» **Problem requirements**
Repeat the records word for word, starting at the line with "it includes an" and continuing up to and including the line with "Your answer: 140 lb". Leave the pictures out.

» **Task data**
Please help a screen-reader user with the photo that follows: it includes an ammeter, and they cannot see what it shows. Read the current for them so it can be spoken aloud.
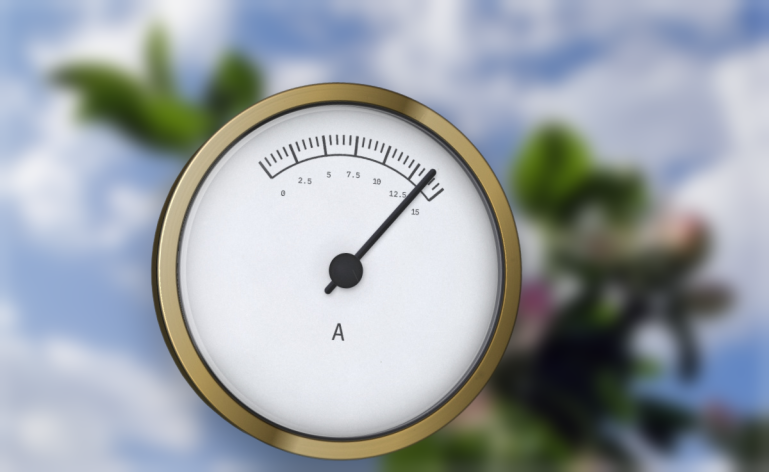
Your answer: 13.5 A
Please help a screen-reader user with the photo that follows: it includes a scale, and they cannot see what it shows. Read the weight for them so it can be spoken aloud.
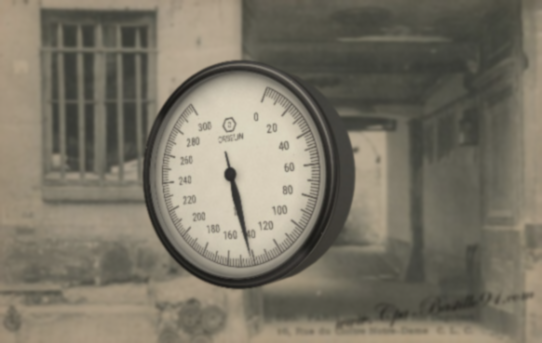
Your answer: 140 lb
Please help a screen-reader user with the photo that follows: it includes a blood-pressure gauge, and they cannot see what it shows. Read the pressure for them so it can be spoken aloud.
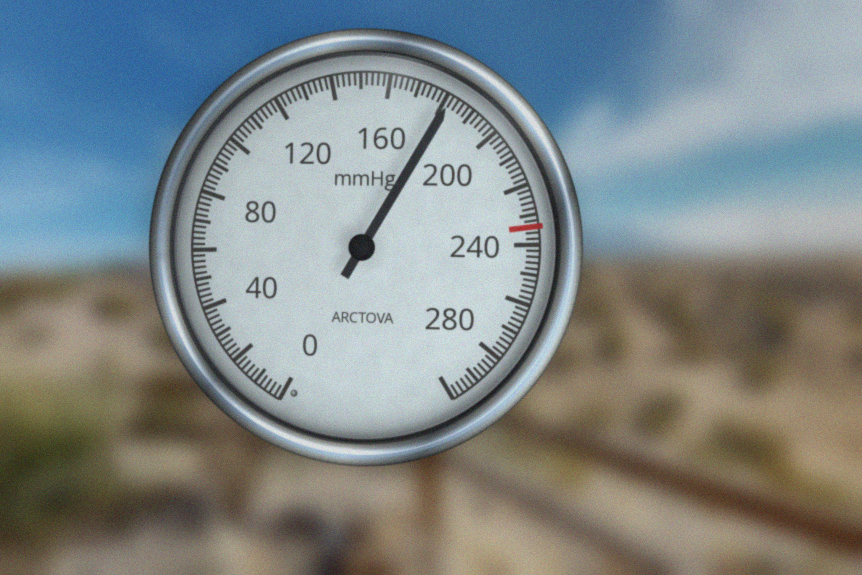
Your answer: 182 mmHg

...

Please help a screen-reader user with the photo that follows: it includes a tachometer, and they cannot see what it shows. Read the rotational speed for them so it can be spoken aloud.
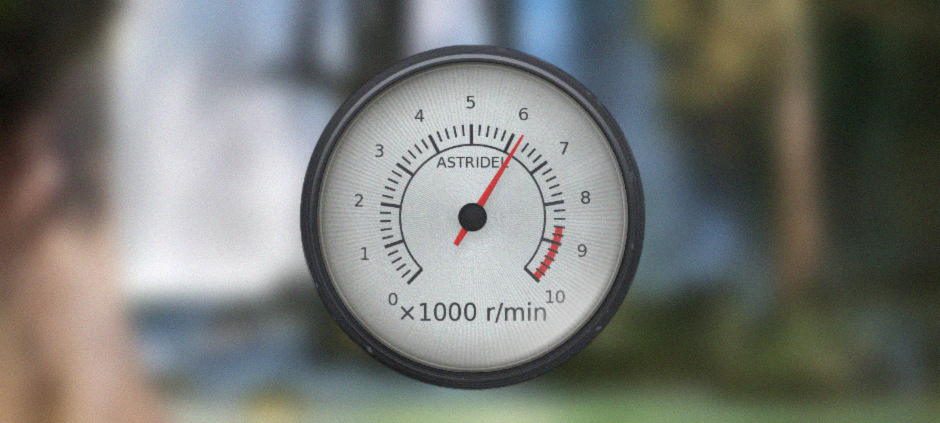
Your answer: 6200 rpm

» **Result of the exercise**
Please help a screen-reader user with the photo that follows: it includes an ammeter, and they cannot see what it shows. Read the current for them so it can be spoken aloud.
Your answer: 13.5 A
Please help a screen-reader user with the photo that follows: it includes a scale, and they cannot see what it shows. Read the weight for them so it can be spoken aloud.
Your answer: 140 lb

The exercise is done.